▸ **WHAT THIS TASK INVOLVES**
Would you count the lines in the entries below that contain "Furbatto"? Reply with the number only.

▸ **DATA LISTING**
------
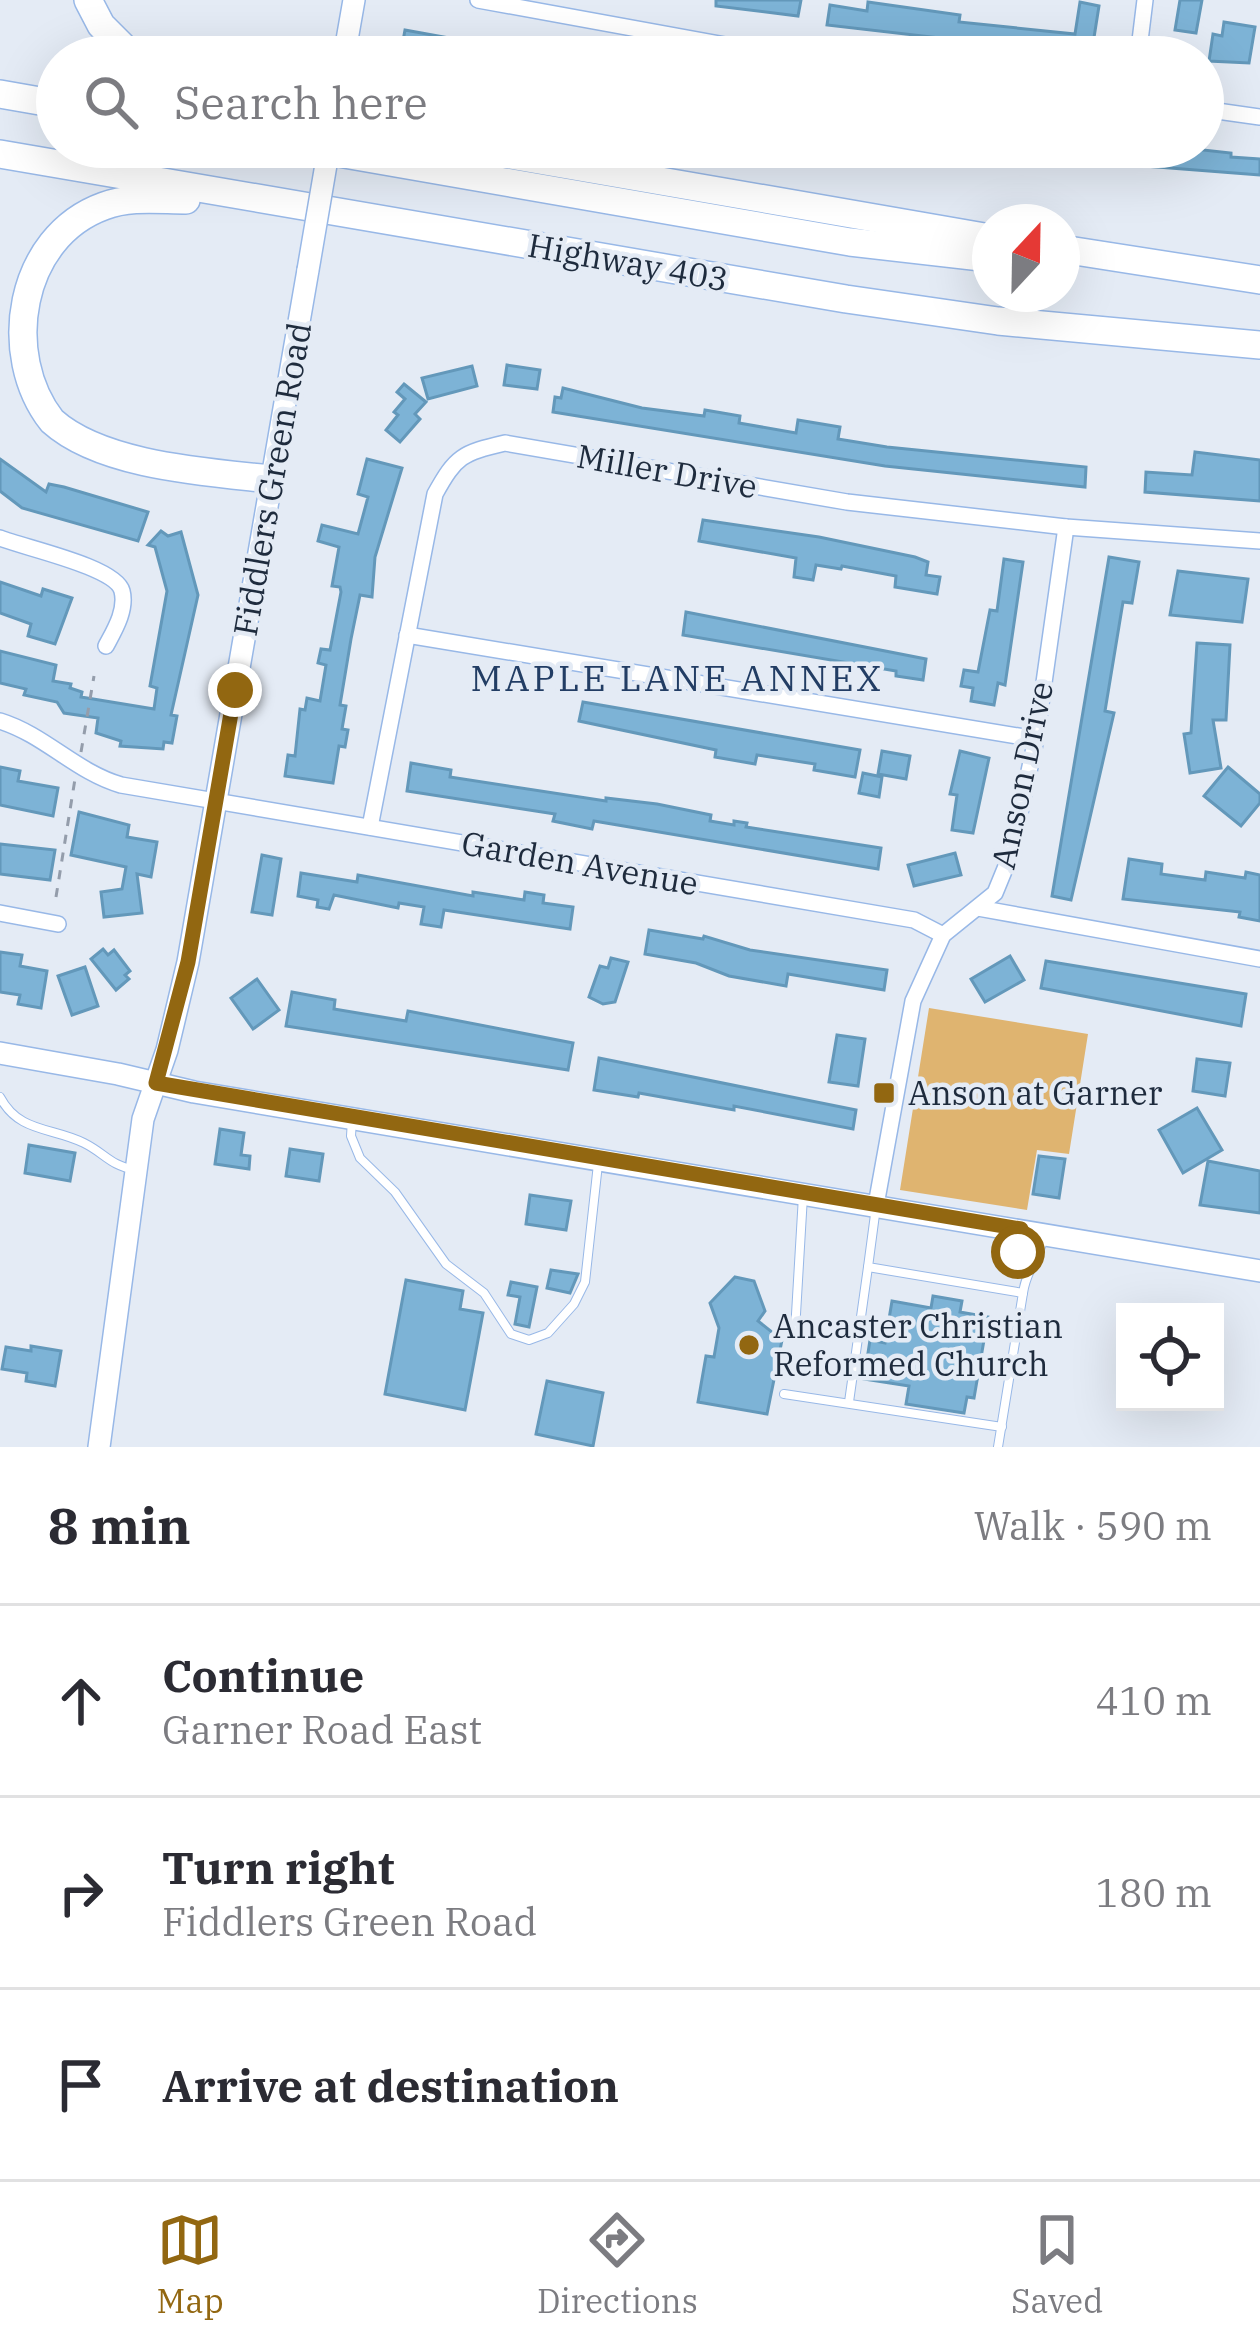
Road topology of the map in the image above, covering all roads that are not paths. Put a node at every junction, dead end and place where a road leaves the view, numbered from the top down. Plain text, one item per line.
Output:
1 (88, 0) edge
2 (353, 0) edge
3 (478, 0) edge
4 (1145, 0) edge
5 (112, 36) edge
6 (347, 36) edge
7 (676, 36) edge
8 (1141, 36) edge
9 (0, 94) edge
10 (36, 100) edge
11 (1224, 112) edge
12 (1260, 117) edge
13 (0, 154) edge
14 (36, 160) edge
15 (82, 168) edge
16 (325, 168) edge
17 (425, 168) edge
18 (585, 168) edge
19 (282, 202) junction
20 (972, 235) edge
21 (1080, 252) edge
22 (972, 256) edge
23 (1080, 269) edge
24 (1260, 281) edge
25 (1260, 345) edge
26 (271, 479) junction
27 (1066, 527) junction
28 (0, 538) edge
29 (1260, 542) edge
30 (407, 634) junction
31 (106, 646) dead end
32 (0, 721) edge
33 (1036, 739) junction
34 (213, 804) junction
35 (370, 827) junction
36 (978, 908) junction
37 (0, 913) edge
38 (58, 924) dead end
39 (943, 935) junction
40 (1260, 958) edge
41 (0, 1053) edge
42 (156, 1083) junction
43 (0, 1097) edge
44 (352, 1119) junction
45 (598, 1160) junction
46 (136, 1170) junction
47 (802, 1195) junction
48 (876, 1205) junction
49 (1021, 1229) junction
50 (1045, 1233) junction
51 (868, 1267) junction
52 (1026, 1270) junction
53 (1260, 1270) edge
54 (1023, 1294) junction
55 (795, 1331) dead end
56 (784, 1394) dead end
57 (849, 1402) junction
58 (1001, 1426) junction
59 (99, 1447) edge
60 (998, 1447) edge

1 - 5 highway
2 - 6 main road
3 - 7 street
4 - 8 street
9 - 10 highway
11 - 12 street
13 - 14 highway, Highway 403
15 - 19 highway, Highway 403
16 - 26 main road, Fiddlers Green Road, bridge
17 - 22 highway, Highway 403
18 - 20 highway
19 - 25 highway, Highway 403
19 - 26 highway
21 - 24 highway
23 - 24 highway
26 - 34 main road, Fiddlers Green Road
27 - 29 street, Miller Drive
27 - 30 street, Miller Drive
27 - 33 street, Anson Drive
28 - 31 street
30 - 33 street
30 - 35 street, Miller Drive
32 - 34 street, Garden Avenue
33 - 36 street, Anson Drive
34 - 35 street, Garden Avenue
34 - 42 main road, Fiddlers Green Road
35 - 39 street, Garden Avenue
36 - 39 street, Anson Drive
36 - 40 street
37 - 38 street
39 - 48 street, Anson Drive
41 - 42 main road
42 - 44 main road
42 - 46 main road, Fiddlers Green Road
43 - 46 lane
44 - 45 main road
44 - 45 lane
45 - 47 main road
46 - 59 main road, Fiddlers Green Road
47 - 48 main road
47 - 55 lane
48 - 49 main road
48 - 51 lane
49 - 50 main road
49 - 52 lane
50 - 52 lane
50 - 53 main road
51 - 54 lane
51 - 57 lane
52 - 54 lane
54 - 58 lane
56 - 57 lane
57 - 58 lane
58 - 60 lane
------
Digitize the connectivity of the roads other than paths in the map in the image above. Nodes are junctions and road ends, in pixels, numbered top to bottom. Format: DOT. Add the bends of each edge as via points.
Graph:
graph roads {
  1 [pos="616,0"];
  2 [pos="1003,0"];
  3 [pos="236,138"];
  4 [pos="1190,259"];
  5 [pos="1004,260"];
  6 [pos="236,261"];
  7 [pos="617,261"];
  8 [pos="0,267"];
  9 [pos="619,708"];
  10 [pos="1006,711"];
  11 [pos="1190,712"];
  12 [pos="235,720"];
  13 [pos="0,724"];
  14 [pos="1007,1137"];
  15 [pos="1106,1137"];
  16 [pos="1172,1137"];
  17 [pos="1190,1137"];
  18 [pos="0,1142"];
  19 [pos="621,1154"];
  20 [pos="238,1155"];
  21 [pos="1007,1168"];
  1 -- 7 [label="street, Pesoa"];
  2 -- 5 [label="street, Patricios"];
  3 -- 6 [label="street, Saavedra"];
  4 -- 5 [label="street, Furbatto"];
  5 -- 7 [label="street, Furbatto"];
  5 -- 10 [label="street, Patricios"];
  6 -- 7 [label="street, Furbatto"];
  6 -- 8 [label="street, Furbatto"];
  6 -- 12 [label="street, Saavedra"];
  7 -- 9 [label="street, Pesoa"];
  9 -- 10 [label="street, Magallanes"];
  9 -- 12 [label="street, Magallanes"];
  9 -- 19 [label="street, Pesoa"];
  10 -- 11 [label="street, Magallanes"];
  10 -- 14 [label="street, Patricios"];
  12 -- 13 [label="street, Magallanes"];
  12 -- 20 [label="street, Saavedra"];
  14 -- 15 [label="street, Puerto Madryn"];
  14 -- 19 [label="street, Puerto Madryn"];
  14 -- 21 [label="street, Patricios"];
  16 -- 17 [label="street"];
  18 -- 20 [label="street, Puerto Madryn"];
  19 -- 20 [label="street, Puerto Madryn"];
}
------
▸ **WRITTEN ANSWER**
4